• _Tarefa 1_
Indique se cada afirmação abaixo está de acordo com o trecho sobre o dólar, respondendo sim ou não e citando literalmente as palavras do trecho que decidem a questão.
(a) O sistema de Bretton Woods fixou a convertibilidade do dólar em ouro a 35 dólares por onça.
(b) A expressão "privilégio exorbitante" é atribuída a um ministro britânico das finanças.
(c) A estabilidade da ordem de Bretton Woods nos anos 1950 e 1960 se apoiava, entre outros fatores, no superávit em conta corrente dos EUA.

Desde começos de 2013 vínhamos anunciando um fim do ciclo de prosperidade dos chamados “países emergentes” e o começo de uma nova fase da crise mundial, com epicentro nos países semicoloniais e dependentes. Em outubro, em outro pico de turbulências, nos perguntamos “Crise Global, Por que esta vez pode ser pior?”. E mais tarde, frente o aceleramento da tendência de queda das matérias-primas dizíamos “Matérias primas, emergente: A China será a próxima a cair?”. Atualmente, a forte alta do dólar está chegando a um ponto de inflexão que ameaça desatar numa forte crise financeira internacional. Os antecedentes da crise da dívida latino-americana e asiática nos período de dólar alto não são uma casualidade.

O “exorbitante privilégio” do dólar

A conferência de Bretton Woods em 1944, posterior a Segunda Guerra, selou o papel hegemônico do dólar na economia mundial capitalista. O sistema econômico de Bretton Woods estabeleceu a convertibilidade do dólar em ouro na razão de 35 dólares por onça de ouro, assim como a vinculação a outras divisas importantes para o dólar. Este acordo abriu o caminho ao dólar para substituir a libra esterlina como moeda dominante nas reservas de divisas e no comércio mundial.

A estabilidade da ordem monetária de Bretton Woods nos anos de 1950 e 1960 estava garantida pelas reservas consideráveis de ouro dos EUA, seu superávit em conta corrente e uma competitividade sem paralelos na economia mundial. A hegemonia do dólar não era somente um reflexo da força econômica dos Estados Unidos, mas também um meio através do qual os EUA proporcionaram a liderança para o mundo capitalista, a promoção de um ambiente estável para o crescimento. Ao mesmo tempo, o status hegemônico do dólar conferia aos EUA um “privilégio exorbitante” – nas palavras de Valéry Giscard d’Estaing, ministro francês de finanças na década de 1960 e posteriormente presidente na década de 1970 – já que permitia aos EUA endividar-se a nível internacional sob baixas taxas de juros e pagar importações e serviços da dívida na moeda que emitia.

• _Registros listados_
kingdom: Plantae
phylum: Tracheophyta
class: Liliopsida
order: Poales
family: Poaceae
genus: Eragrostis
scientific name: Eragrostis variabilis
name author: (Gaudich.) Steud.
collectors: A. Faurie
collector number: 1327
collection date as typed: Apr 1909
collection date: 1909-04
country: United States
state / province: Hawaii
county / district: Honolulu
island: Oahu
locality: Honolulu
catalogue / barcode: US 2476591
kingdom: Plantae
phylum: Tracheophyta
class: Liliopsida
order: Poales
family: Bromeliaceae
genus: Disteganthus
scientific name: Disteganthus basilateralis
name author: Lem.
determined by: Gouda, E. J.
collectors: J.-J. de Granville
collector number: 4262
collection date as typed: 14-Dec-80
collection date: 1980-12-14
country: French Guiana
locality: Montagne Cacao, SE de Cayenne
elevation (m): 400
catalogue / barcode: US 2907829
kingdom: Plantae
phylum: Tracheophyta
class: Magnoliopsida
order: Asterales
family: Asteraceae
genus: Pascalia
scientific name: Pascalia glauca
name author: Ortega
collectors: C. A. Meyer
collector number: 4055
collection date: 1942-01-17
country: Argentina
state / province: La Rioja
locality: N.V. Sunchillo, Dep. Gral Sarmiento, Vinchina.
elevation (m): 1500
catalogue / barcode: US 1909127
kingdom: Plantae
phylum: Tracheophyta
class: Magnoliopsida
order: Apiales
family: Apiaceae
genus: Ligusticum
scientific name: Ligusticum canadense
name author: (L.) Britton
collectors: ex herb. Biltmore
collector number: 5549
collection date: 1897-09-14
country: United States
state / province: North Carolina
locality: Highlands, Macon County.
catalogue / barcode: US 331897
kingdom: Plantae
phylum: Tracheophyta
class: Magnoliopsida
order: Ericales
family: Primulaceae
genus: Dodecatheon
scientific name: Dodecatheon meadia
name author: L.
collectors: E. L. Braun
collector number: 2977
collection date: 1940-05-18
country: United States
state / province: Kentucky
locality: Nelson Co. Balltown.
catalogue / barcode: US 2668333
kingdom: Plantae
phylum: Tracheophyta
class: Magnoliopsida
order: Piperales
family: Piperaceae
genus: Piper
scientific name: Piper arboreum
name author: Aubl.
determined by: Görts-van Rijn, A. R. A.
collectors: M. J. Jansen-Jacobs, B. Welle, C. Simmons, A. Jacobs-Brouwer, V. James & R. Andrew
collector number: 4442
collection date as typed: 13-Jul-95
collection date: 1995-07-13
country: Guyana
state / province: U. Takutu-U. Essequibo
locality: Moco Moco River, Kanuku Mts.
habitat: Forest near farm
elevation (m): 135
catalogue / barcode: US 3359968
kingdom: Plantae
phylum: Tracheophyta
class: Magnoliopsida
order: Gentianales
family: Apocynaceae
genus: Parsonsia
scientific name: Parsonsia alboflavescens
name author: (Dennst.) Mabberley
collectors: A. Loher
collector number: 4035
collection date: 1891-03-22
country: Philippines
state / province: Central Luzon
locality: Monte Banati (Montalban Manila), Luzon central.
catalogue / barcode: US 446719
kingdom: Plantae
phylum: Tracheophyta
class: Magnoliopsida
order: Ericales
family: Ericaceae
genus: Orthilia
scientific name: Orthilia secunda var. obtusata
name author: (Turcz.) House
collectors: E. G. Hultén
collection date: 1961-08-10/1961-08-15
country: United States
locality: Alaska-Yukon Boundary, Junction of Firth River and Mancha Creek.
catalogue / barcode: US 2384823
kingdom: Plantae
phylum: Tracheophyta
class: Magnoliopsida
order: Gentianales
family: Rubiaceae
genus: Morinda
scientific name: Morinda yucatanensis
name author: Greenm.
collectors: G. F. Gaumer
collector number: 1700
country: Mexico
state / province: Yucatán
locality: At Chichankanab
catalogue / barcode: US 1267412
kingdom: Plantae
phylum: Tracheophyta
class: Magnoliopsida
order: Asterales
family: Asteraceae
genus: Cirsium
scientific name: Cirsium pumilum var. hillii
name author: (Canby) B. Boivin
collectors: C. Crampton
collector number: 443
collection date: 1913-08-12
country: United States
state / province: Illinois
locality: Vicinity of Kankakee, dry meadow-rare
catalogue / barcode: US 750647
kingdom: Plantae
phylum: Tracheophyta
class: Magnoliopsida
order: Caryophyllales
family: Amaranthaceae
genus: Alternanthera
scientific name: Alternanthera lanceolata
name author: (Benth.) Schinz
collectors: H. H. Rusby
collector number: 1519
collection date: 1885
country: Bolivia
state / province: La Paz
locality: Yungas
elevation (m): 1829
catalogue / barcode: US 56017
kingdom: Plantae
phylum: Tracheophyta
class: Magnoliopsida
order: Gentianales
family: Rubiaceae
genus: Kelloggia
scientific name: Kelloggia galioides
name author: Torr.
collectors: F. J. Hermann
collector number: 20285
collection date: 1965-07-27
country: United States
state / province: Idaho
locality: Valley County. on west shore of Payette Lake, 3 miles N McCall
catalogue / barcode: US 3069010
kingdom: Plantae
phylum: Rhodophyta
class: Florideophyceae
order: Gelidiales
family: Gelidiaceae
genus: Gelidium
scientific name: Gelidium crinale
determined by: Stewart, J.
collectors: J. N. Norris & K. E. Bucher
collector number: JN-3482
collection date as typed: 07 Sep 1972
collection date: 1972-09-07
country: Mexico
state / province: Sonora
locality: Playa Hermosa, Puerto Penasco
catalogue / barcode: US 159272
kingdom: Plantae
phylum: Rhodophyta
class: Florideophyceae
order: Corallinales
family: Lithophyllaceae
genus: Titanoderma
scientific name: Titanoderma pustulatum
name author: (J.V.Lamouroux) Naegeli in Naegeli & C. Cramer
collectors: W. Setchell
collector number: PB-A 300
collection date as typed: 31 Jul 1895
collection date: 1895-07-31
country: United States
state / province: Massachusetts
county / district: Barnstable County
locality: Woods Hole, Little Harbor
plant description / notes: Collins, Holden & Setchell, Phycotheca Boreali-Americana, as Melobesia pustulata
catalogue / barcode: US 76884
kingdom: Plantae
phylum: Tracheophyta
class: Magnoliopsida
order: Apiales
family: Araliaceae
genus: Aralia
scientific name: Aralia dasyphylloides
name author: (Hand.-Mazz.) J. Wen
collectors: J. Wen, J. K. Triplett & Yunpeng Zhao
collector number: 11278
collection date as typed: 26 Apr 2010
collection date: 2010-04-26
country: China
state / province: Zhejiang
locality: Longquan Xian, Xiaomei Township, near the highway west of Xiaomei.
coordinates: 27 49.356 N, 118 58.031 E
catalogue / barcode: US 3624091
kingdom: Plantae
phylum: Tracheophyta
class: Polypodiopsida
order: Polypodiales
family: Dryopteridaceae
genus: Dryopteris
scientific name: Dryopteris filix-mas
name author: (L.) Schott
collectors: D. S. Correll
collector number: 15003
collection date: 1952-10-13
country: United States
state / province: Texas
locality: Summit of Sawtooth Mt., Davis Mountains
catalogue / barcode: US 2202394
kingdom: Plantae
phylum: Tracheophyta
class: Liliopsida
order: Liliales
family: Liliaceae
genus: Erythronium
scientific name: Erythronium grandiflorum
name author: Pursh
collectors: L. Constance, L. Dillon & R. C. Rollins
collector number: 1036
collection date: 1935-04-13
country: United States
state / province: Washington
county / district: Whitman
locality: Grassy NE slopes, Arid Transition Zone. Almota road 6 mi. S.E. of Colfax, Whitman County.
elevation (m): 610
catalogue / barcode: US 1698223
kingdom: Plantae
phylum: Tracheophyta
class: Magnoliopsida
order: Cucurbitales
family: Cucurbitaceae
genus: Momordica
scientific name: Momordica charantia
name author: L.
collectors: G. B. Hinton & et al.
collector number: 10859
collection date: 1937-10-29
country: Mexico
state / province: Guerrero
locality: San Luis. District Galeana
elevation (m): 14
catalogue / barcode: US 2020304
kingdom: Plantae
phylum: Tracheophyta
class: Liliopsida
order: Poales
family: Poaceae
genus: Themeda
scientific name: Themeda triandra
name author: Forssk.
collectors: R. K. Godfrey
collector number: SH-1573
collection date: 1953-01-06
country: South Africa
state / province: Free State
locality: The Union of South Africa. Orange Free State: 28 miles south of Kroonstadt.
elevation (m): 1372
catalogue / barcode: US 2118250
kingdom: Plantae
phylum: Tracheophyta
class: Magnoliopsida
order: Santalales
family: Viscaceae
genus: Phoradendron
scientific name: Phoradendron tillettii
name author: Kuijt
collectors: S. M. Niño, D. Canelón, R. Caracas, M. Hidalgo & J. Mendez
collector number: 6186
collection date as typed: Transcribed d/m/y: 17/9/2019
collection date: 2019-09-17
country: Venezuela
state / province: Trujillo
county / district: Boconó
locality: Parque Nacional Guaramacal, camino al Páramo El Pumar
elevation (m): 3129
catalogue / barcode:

• _Tarefa 2_
Transcreva sem alterações as linhas dos registros compreendidas entre a primeira delas e a que contém "family: Bromeliaceae", ambas incluídas, e somente essas.

• _Resposta do exercício 1_
(a) Sim: "estabeleceu a convertibilidade do dólar em ouro na razão de 35 dólares por onça de ouro".
(b) Não: "Valéry Giscard d’Estaing, ministro francês de finanças na década de 1960".
(c) Sim: "estava garantida pelas reservas consideráveis de ouro dos EUA, seu superávit em conta corrente e uma competitividade sem paralelos na economia mundial".

• _Resposta do exercício 2_
kingdom: Plantae
phylum: Tracheophyta
class: Liliopsida
order: Poales
family: Poaceae
genus: Eragrostis
scientific name: Eragrostis variabilis
name author: (Gaudich.) Steud.
collectors: A. Faurie
collector number: 1327
collection date as typed: Apr 1909
collection date: 1909-04
country: United States
state / province: Hawaii
county / district: Honolulu
island: Oahu
locality: Honolulu
catalogue / barcode: US 2476591
kingdom: Plantae
phylum: Tracheophyta
class: Liliopsida
order: Poales
family: Bromeliaceae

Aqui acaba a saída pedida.